=== Ausgangstext ===
┏━━

# Java Spiel des Lebens



## ScorixEar (19. Apr 2016)

Hi Leute,
ich habe gerade einen alten Versuch des Spiel des Lebens von John Horton Conway (Wikipedia!) wiedergefunden und mich gefragt, wieso ich jenen nicht zu Ende programmiert habe.

Das Spiel des Lebens baut ja darauf, dass nach bestimmten Regeln Zellen (bei mir Graphics) Sterben oder geboren werden beziehungsweise Leben.

┗━━

=== Bereitgestelltes Material ===
┏━━

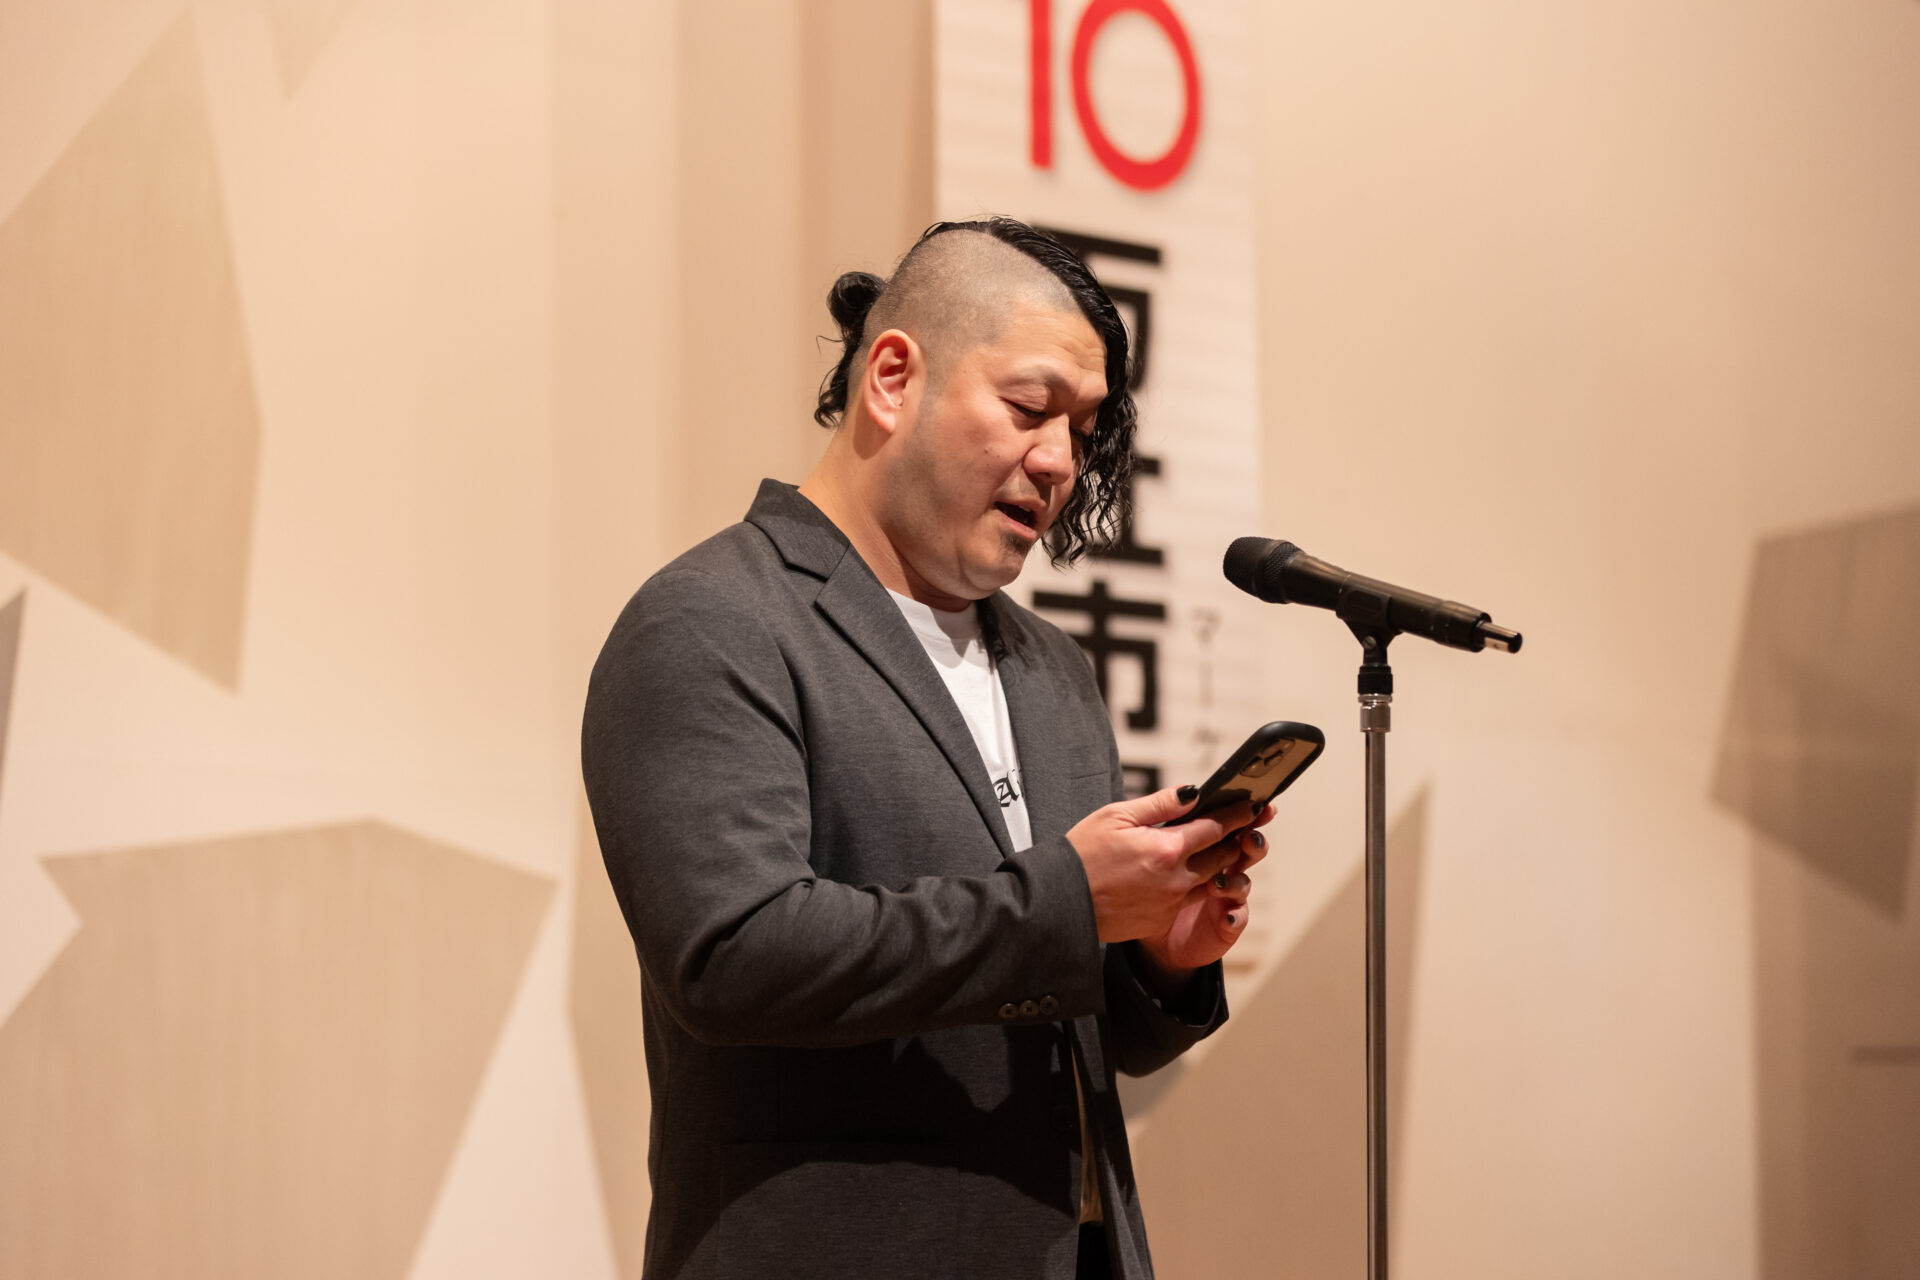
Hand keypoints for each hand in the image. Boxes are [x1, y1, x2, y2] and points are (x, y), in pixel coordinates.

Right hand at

┗━━

=== Arbeitsanweisung ===
Geben Sie aus dem Text zum Spiel des Lebens den Abschnitt zwischen „# Java Spiel“ und „werden beziehungsweise Leben.“ einschließlich wortgetreu aus.

=== Musterlösung ===
# Java Spiel des Lebens



## ScorixEar (19. Apr 2016)

Hi Leute,
ich habe gerade einen alten Versuch des Spiel des Lebens von John Horton Conway (Wikipedia!) wiedergefunden und mich gefragt, wieso ich jenen nicht zu Ende programmiert habe.

Das Spiel des Lebens baut ja darauf, dass nach bestimmten Regeln Zellen (bei mir Graphics) Sterben oder geboren werden beziehungsweise Leben.